■ Problem to solve
All lines of the records below that contain the word "TERRAIN" must be listed.

(Stored data)

───

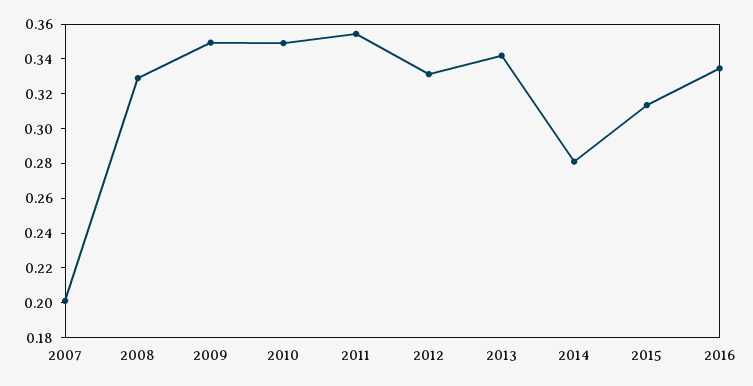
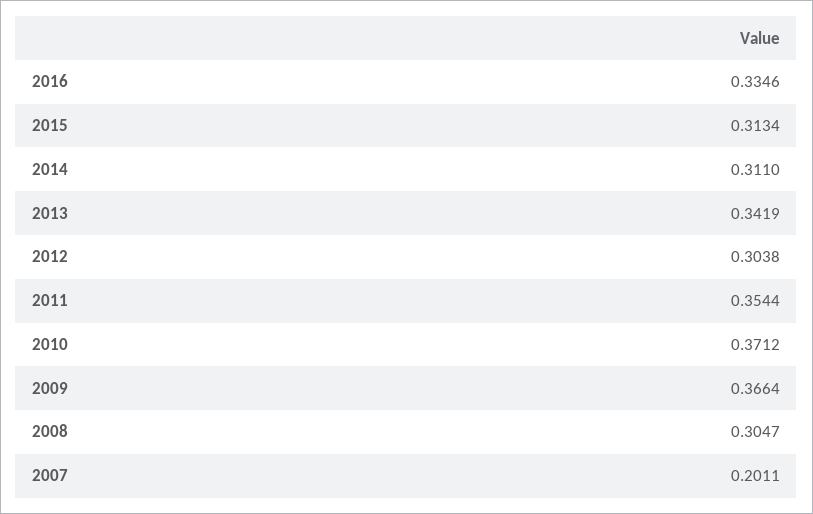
  {
    "2007": 0.2011,
-   "2008": 0.33,
+   "2008": 0.3047,
-   "2009": 0.35,
+   "2009": 0.3664,
-   "2010": 0.35,
+   "2010": 0.3712,
    "2011": 0.3544,
-   "2012": 0.33,
+   "2012": 0.3038,
    "2013": 0.3419,
-   "2014": 0.28,
+   "2014": 0.311,
    "2015": 0.3134,
    "2016": 0.3346
  }

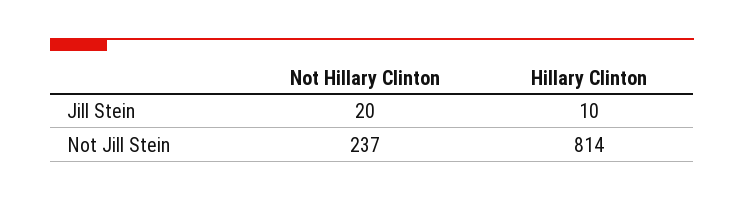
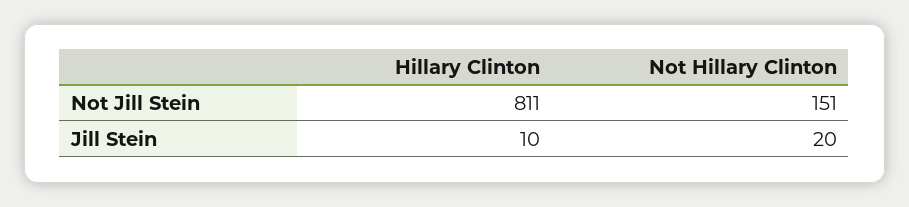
  {
    "Not Hillary Clinton": {
      "Jill Stein": 20,
-     "Not Jill Stein": 237
+     "Not Jill Stein": 151
    },
    "Hillary Clinton": {
      "Jill Stein": 10,
-     "Not Jill Stein": 814
+     "Not Jill Stein": 811
    }
  }

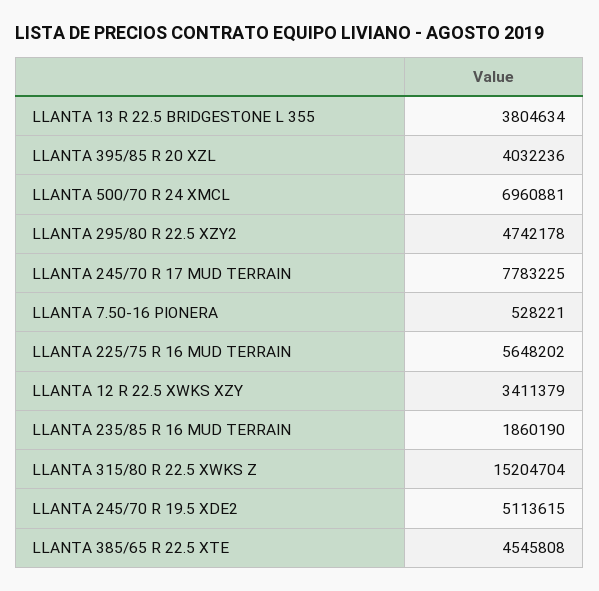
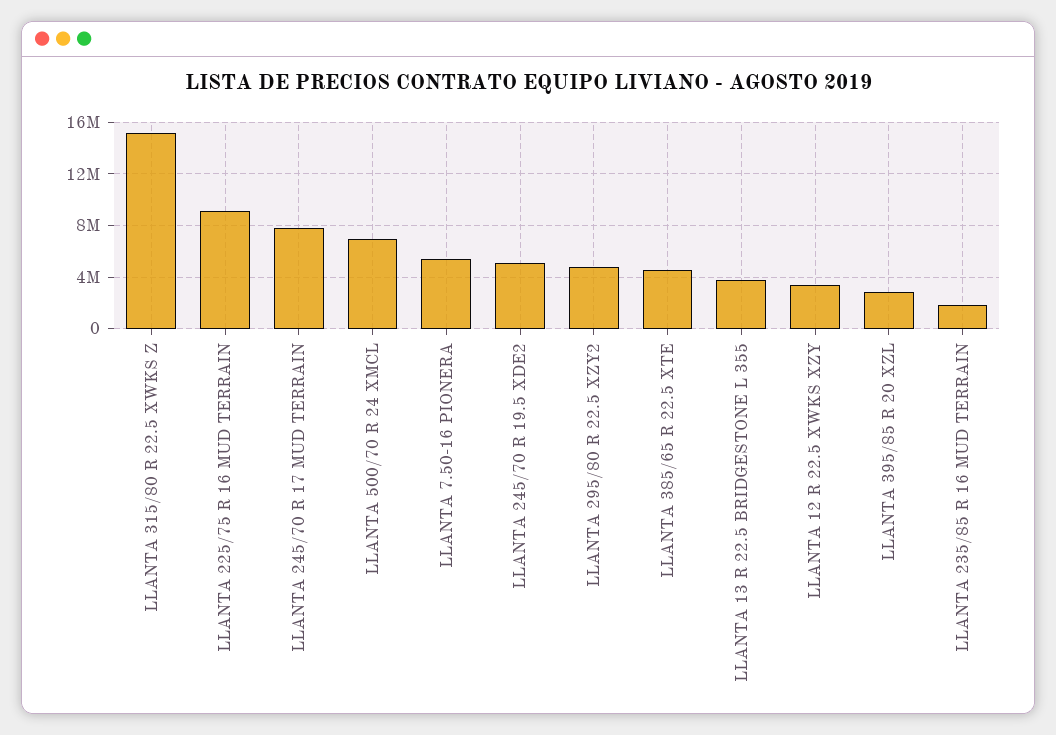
  {
    "LLANTA 13 R 22.5 BRIDGESTONE L 355": 3804634,
-   "LLANTA 395/85 R 20 XZL": 4032236,
+   "LLANTA 395/85 R 20 XZL": 3000000,
    "LLANTA 500/70 R 24 XMCL": 6960881,
    "LLANTA 295/80 R 22.5 XZY2": 4742178,
    "LLANTA 245/70 R 17 MUD TERRAIN": 7783225,
-   "LLANTA 7.50-16 PIONERA": 528221,
+   "LLANTA 7.50-16 PIONERA": 5500000,
-   "LLANTA 225/75 R 16 MUD TERRAIN": 5648202,
+   "LLANTA 225/75 R 16 MUD TERRAIN": 9000000,
    "LLANTA 12 R 22.5 XWKS XZY": 3411379,
    "LLANTA 235/85 R 16 MUD TERRAIN": 1860190,
    "LLANTA 315/80 R 22.5 XWKS Z": 15204704,
    "LLANTA 245/70 R 19.5 XDE2": 5113615,
    "LLANTA 385/65 R 22.5 XTE": 4545808
  }

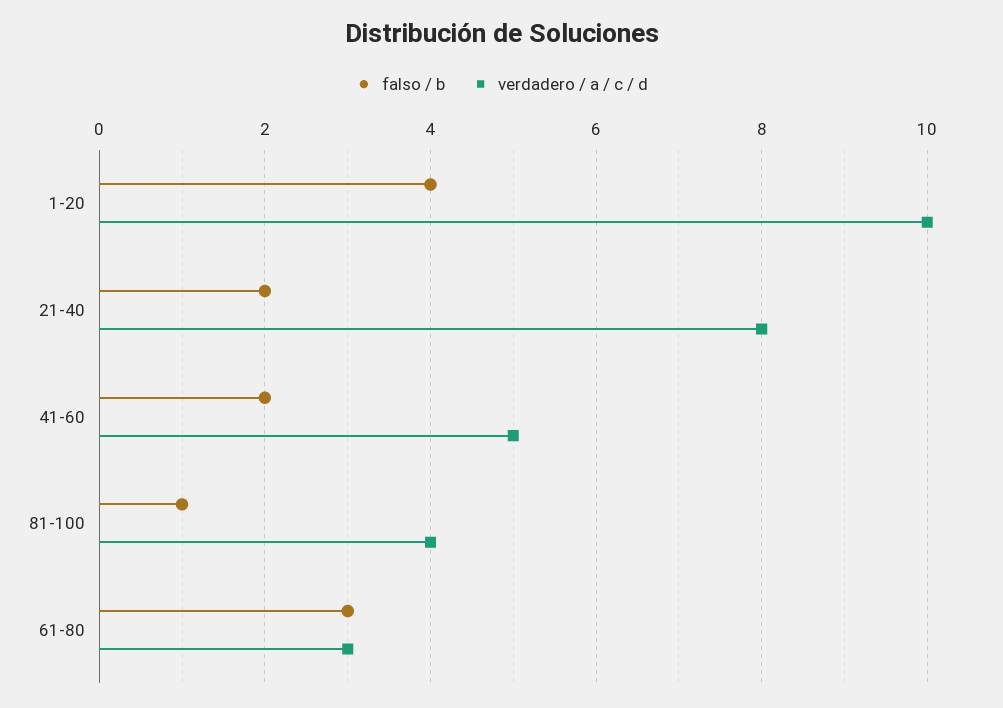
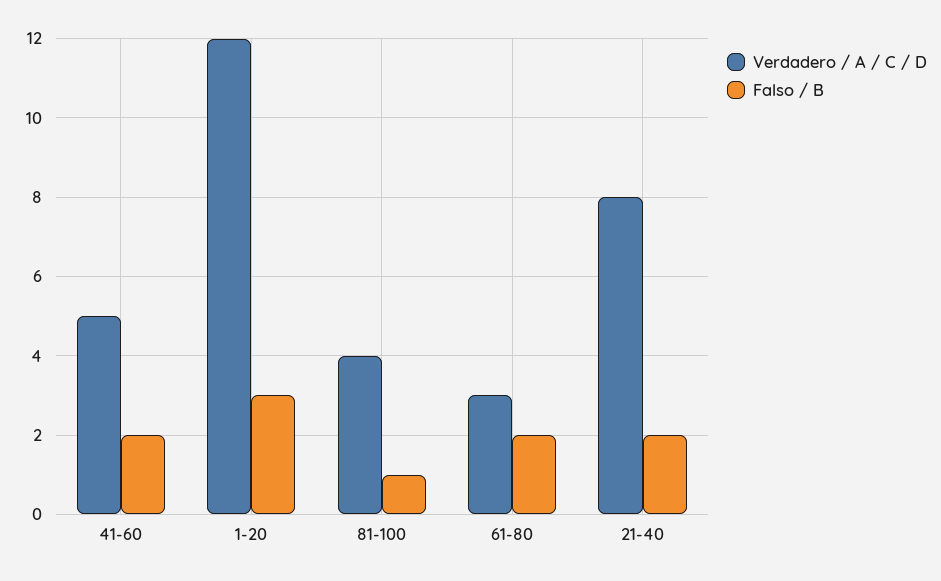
  {
    "falso / b": {
-     "1-20": 4,
+     "1-20": 3,
      "21-40": 2,
      "41-60": 2,
      "81-100": 1,
-     "61-80": 3
+     "61-80": 2
    },
    "verdadero / a / c / d": {
-     "1-20": 10,
+     "1-20": 12,
      "21-40": 8,
      "41-60": 5,
      "81-100": 4,
      "61-80": 3
    }
  }

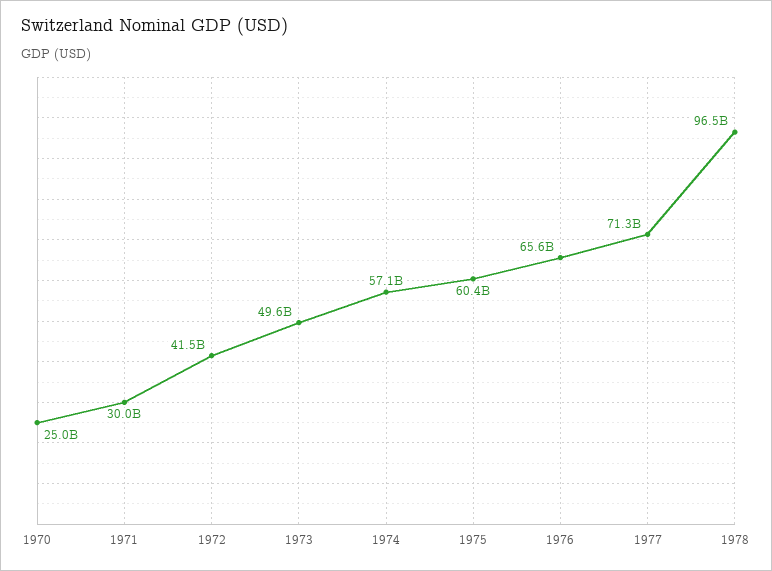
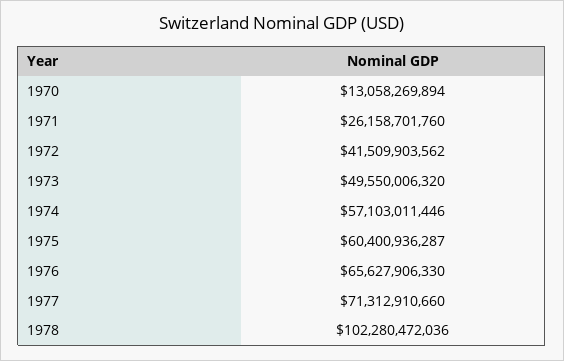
  {
-   "1970": 25000000000,
+   "1970": 13058269894,
-   "1971": 30000000000,
+   "1971": 26158701760,
    "1972": 41509903562,
    "1973": 49550006320,
    "1974": 57103011446,
    "1975": 60400936287,
    "1976": 65627906330,
    "1977": 71312910660,
-   "1978": 96500000000
+   "1978": 102280472036
  }

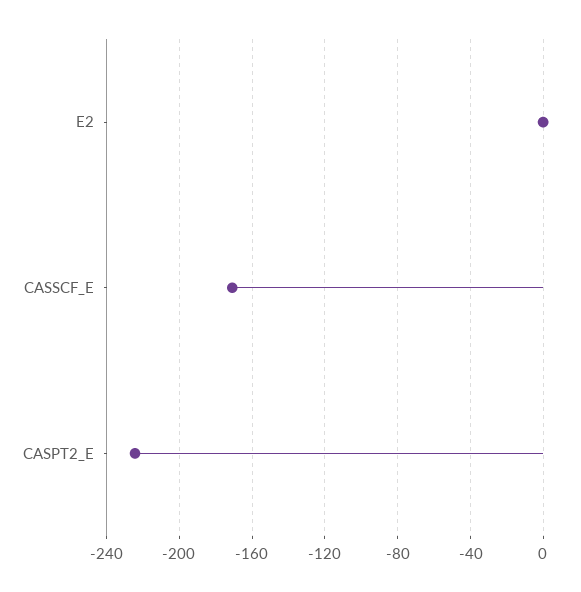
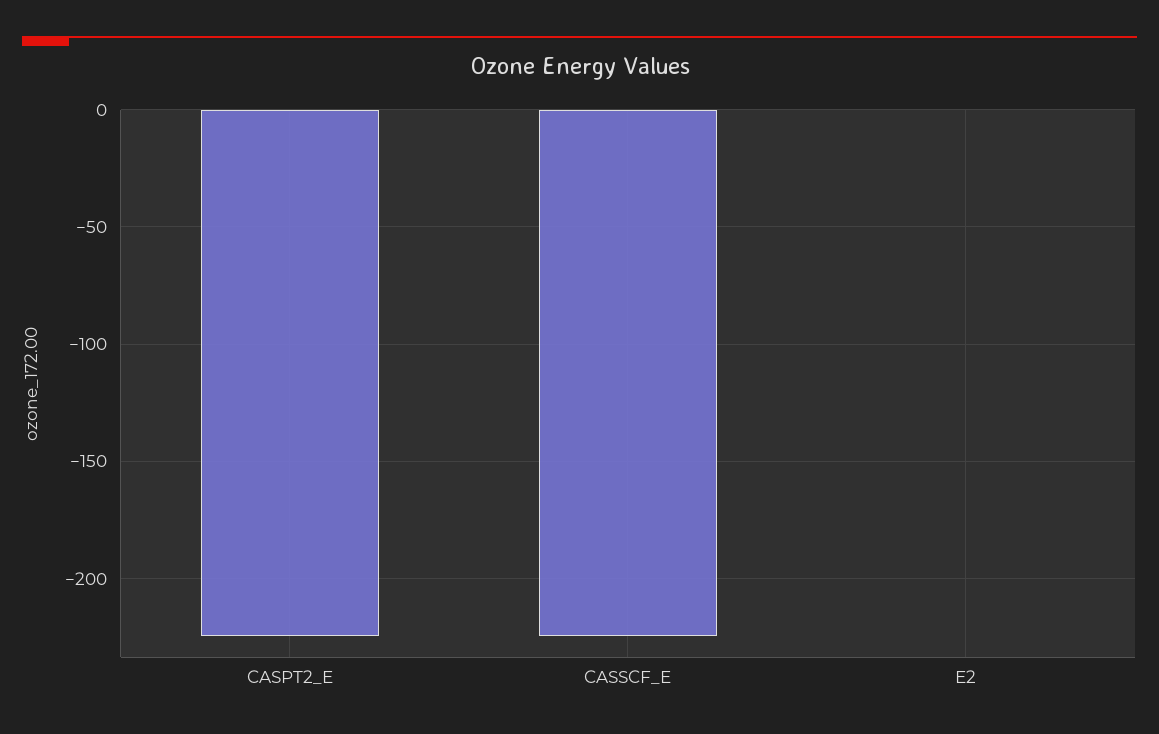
  {
    "E2": 0,
-   "CASSCF_E": -170,
+   "CASSCF_E": -225,
    "CASPT2_E": -225
  }

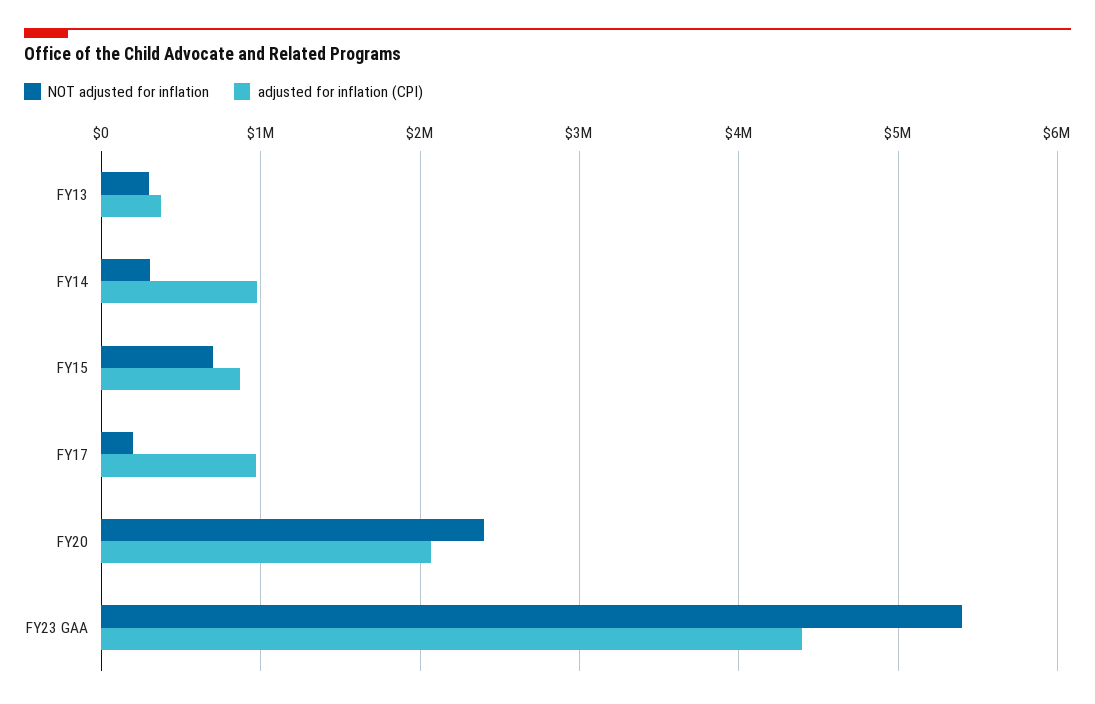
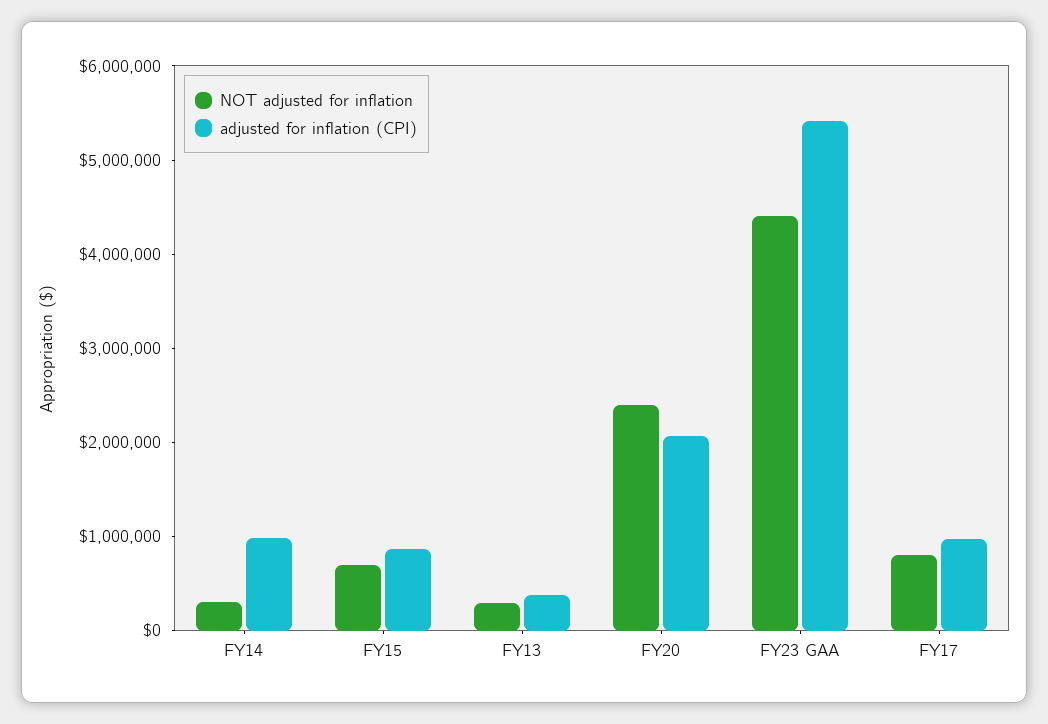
  {
    "NOT adjusted for inflation": {
      "FY13": 300000,
      "FY14": 300000,
      "FY15": 700000,
-     "FY17": 200000,
+     "FY17": 800000,
      "FY20": 2400000,
-     "FY23 GAA": 5400000
+     "FY23 GAA": 4400000
    },
    "adjusted for inflation (CPI)": {
      "FY13": 400000,
      "FY14": 1000000,
      "FY15": 900000,
      "FY17": 1000000,
      "FY20": 2100000,
-     "FY23 GAA": 4400000
+     "FY23 GAA": 5400000
    }
  }

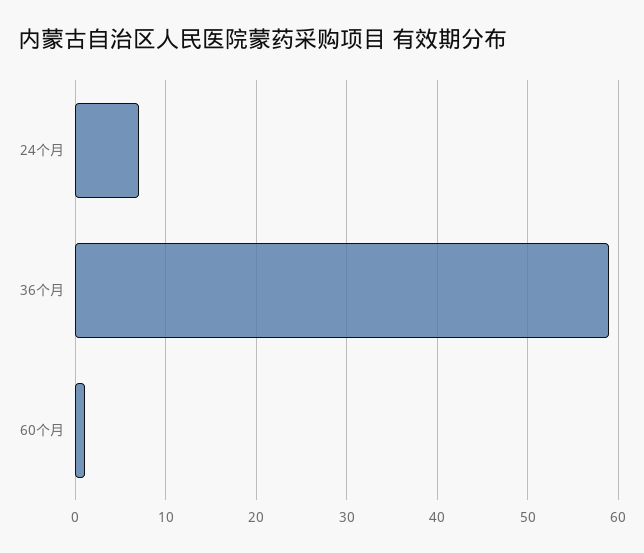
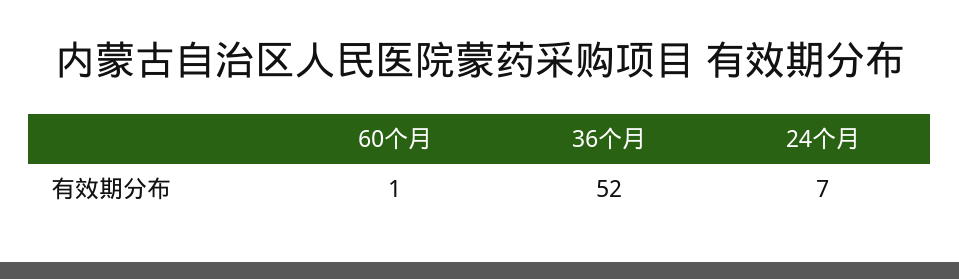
  {
    "24个月": 7,
-   "36个月": 59,
+   "36个月": 52,
    "60个月": 1
  }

───

■ Output for this task
    "LLANTA 245/70 R 17 MUD TERRAIN": 7783225,
-   "LLANTA 225/75 R 16 MUD TERRAIN": 5648202,
+   "LLANTA 225/75 R 16 MUD TERRAIN": 9000000,
    "LLANTA 235/85 R 16 MUD TERRAIN": 1860190,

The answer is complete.